Write the data out again exactly and in full.

_ _ _

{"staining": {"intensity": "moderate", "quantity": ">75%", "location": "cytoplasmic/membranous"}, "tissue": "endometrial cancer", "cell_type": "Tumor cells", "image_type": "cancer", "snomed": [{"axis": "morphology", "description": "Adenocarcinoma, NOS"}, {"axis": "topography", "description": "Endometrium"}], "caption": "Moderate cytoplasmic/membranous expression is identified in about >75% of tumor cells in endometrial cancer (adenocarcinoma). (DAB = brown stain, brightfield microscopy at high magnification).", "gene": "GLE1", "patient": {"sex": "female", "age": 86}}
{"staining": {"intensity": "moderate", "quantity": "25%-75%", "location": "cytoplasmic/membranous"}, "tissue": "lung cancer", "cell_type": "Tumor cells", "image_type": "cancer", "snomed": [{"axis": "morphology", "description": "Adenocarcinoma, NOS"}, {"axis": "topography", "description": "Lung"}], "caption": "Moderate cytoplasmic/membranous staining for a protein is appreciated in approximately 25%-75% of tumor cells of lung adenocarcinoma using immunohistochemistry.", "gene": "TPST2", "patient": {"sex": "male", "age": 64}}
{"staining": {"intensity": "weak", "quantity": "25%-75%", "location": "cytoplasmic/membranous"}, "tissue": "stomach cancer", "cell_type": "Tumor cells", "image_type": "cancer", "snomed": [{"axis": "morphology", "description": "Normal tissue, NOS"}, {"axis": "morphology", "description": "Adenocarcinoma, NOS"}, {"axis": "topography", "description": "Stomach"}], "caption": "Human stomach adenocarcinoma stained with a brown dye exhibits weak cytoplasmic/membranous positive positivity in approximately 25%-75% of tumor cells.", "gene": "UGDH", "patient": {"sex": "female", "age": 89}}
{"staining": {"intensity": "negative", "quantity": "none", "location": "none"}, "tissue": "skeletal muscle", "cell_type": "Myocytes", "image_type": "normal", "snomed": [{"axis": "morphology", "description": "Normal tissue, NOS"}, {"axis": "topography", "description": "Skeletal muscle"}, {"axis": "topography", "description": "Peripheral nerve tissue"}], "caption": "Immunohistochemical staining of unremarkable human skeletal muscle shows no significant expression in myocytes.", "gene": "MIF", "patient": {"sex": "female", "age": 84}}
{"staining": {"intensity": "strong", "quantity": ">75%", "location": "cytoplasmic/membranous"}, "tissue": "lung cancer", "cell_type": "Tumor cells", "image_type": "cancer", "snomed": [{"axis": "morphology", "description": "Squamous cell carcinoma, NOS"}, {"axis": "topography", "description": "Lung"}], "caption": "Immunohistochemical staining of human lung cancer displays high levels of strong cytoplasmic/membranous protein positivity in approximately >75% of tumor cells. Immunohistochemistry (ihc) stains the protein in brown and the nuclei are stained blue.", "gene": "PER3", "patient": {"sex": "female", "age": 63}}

_ _ _

#### YOUR RESPONSE
{"staining": {"intensity": "moderate", "quantity": ">75%", "location": "cytoplasmic/membranous"}, "tissue": "endometrial cancer", "cell_type": "Tumor cells", "image_type": "cancer", "snomed": [{"axis": "morphology", "description": "Adenocarcinoma, NOS"}, {"axis": "topography", "description": "Endometrium"}], "caption": "Moderate cytoplasmic/membranous expression is identified in about >75% of tumor cells in endometrial cancer (adenocarcinoma). (DAB = brown stain, brightfield microscopy at high magnification).", "gene": "GLE1", "patient": {"sex": "female", "age": 86}}
{"staining": {"intensity": "moderate", "quantity": "25%-75%", "location": "cytoplasmic/membranous"}, "tissue": "lung cancer", "cell_type": "Tumor cells", "image_type": "cancer", "snomed": [{"axis": "morphology", "description": "Adenocarcinoma, NOS"}, {"axis": "topography", "description": "Lung"}], "caption": "Moderate cytoplasmic/membranous staining for a protein is appreciated in approximately 25%-75% of tumor cells of lung adenocarcinoma using immunohistochemistry.", "gene": "TPST2", "patient": {"sex": "male", "age": 64}}
{"staining": {"intensity": "weak", "quantity": "25%-75%", "location": "cytoplasmic/membranous"}, "tissue": "stomach cancer", "cell_type": "Tumor cells", "image_type": "cancer", "snomed": [{"axis": "morphology", "description": "Normal tissue, NOS"}, {"axis": "morphology", "description": "Adenocarcinoma, NOS"}, {"axis": "topography", "description": "Stomach"}], "caption": "Human stomach adenocarcinoma stained with a brown dye exhibits weak cytoplasmic/membranous positive positivity in approximately 25%-75% of tumor cells.", "gene": "UGDH", "patient": {"sex": "female", "age": 89}}
{"staining": {"intensity": "negative", "quantity": "none", "location": "none"}, "tissue": "skeletal muscle", "cell_type": "Myocytes", "image_type": "normal", "snomed": [{"axis": "morphology", "description": "Normal tissue, NOS"}, {"axis": "topography", "description": "Skeletal muscle"}, {"axis": "topography", "description": "Peripheral nerve tissue"}], "caption": "Immunohistochemical staining of unremarkable human skeletal muscle shows no significant expression in myocytes.", "gene": "MIF", "patient": {"sex": "female", "age": 84}}
{"staining": {"intensity": "strong", "quantity": ">75%", "location": "cytoplasmic/membranous"}, "tissue": "lung cancer", "cell_type": "Tumor cells", "image_type": "cancer", "snomed": [{"axis": "morphology", "description": "Squamous cell carcinoma, NOS"}, {"axis": "topography", "description": "Lung"}], "caption": "Immunohistochemical staining of human lung cancer displays high levels of strong cytoplasmic/membranous protein positivity in approximately >75% of tumor cells. Immunohistochemistry (ihc) stains the protein in brown and the nuclei are stained blue.", "gene": "PER3", "patient": {"sex": "female", "age": 63}}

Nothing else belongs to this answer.